Auf der Seite ihollaback.org könnt ihr eure eigenen Erfahrungen teilen und die Geschichten von anderen Mädchen und Frauen lesen. Aber auch dort habe ich im deutschsprachigen Raum keine einzige Geschichte einer Frau gelesen, die sich gegen verbale oder körperliche Angriffe zur Wehr gesetzt hat (bitte korrigiert mich an der Stelle, falls ihr euch dort umseht).

Wir haben heute ein, christlich veranlasstes (?) Patriarchat. Vor ein paar tausend Jahren gab es noch das Matriarchat, Gesellschaften, in denen Frauen verantwortungsvollen Positionen hatten, und Männer ordneten sich ihnen im Glaube an die weiblichen Kräfte sogar unter. Frauen waren Priesterinnen, Königinnen, sie waren nicht nur die Nährenden, sie halten die ganze Gesellschaft am Laufen! Die älteste Zivilisation überhaupt, die frühesten Siedlungen in Mesopotamien, wurden von Frauen angeleitet.

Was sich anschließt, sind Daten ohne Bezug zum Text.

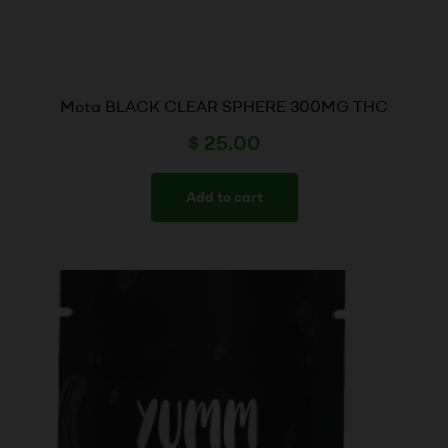
Mota BLACK CLEAR SPHERE 300MG THC
$
25.00
Add to cart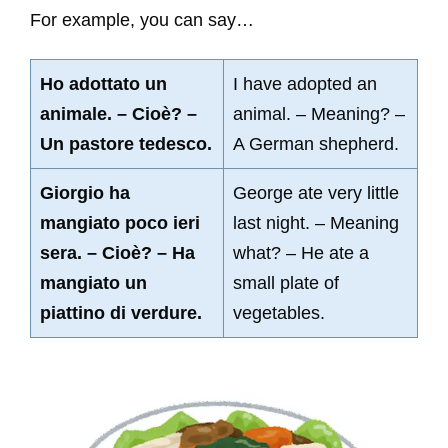
For example, you can say…
Ho adottato un
I have adopted an
animale. – Cioè? –
animal. – Meaning? –
Un pastore tedesco.
A German shepherd.
Giorgio ha
George ate very little
mangiato poco ieri
last night. – Meaning
sera. – Cioè? – Ha
what? – He ate a
mangiato un
small plate of
piattino di verdure.
vegetables.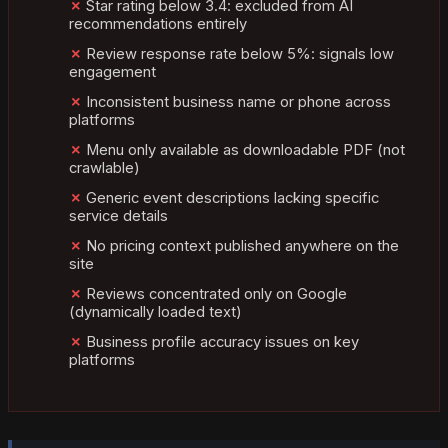
Star rating below 3.4: excluded from AI
recommendations entirely
Review response rate below 5%: signals low
engagement
Inconsistent business name or phone across
platforms
Menu only available as downloadable PDF (not
crawlable)
Generic event descriptions lacking specific
service details
No pricing context published anywhere on the
site
Reviews concentrated only on Google
(dynamically loaded text)
Business profile accuracy issues on key
platforms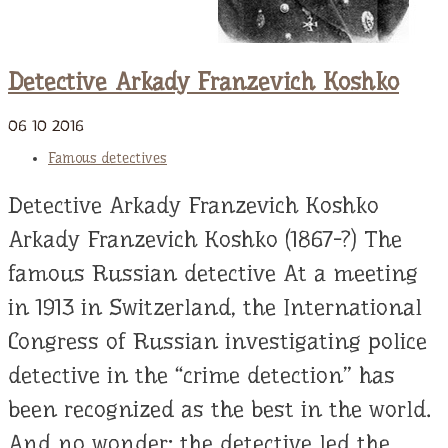
Detective Arkady Franzevich Koshko
06
10
2016
Famous detectives
Detective Arkady Franzevich Koshko
Arkady Franzevich Koshko (1867-?) The
famous Russian detective At a meeting
in 1913 in Switzerland, the International
Congress of Russian investigating police
detective in the “crime detection” has
been recognized as the best in the world.
And no wonder: the detective led the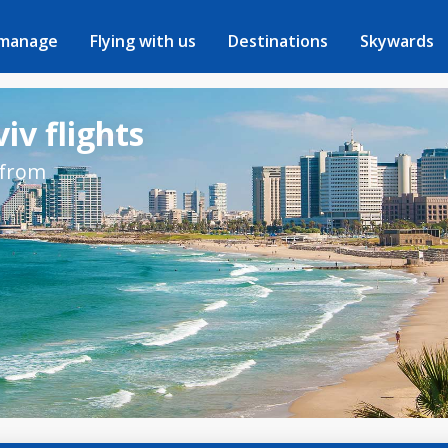
 manage
Flying with us
Destinations
Skywards
iv flights
 from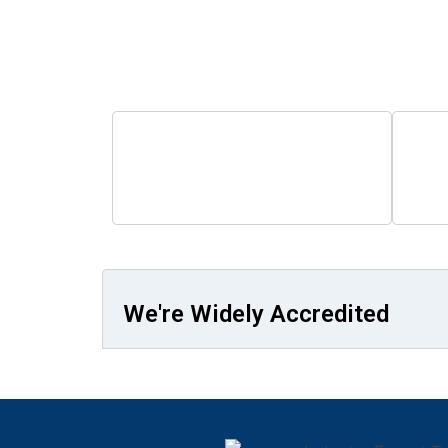
Step into
0
+
Students Trained
Fa
We're Widely Accredited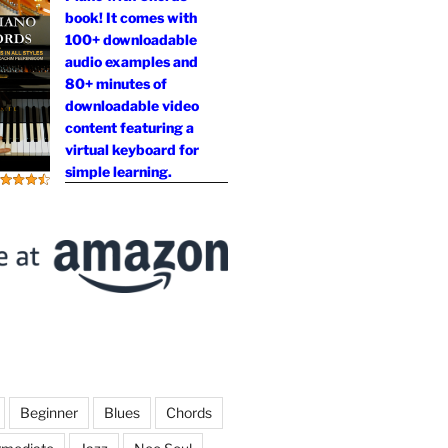
book! It comes with
100+ downloadable
audio examples and
80+ minutes of
downloadable video
content featuring a
virtual keyboard for
simple learning.
Beginner
Blues
Chords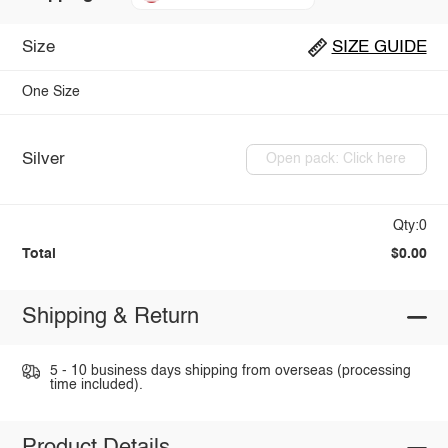
Size
SIZE GUIDE
One Size
Silver
Open pack: Click here
Qty:0
Total
$0.00
Shipping & Return
5 - 10 business days shipping from overseas (processing
time included).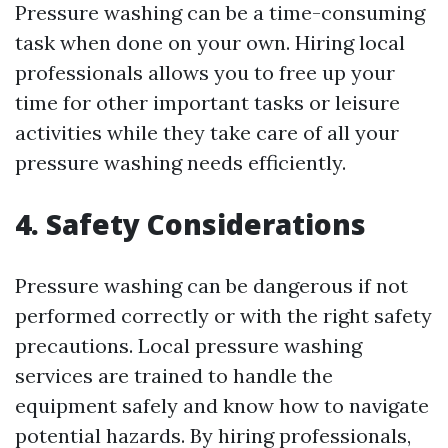
Pressure washing can be a time-consuming
task when done on your own. Hiring local
professionals allows you to free up your
time for other important tasks or leisure
activities while they take care of all your
pressure washing needs efficiently.
4. Safety Considerations
Pressure washing can be dangerous if not
performed correctly or with the right safety
precautions. Local pressure washing
services are trained to handle the
equipment safely and know how to navigate
potential hazards. By hiring professionals,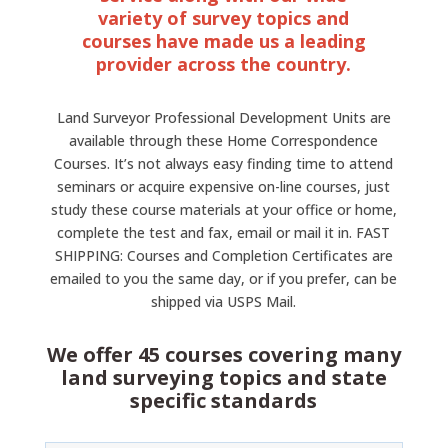
variety of survey topics and
courses have made us a leading
provider across the country.
Land Surveyor Professional Development Units are
available through these Home Correspondence
Courses. It’s not always easy finding time to attend
seminars or acquire expensive on-line courses, just
study these course materials at your office or home,
complete the test and fax, email or mail it in. FAST
SHIPPING: Courses and Completion Certificates are
emailed to you the same day, or if you prefer, can be
shipped via USPS Mail.
We offer 45 courses covering many
land surveying topics and state
specific standards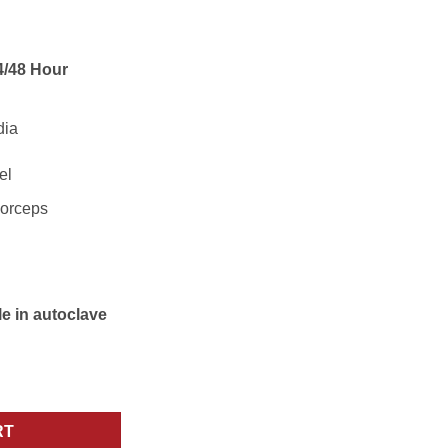
/48 Hour
el
orceps
le in autoclave
menthal Bone Rongeurs Surgical Instrument quantity
RT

Ist die Zeit nicht langsam reif für eine neue Rolle der Frau in unserer Gesellschaft, anstatt dass Frauen versuchen zu sein wie Männer? Frauen müssen nicht die besseren Ingenieure und Techniker werden  -wenn sie Lust drauf haben, dürfen sie natürlich diese Berufe wählen- aber wieviel besser täte es der Gesellschaft, wenn Frauen zu einer echten Frauen-Rolle finden könnten und die weibliche Intution wieder Gehör in der Gesellschaft fände? Wenn Frauen nicht die "Männersprache" lernen müssten? Frauen können zuerst ihren eigenen Wert wieder entdecken. Im nächsten Schritt können Männer lernen, diesen Wert anzuerkennen und zu schätzen.

Bitte, lasst Bulimie und Magersucht hinter euch, denn das macht euch unsichtbar.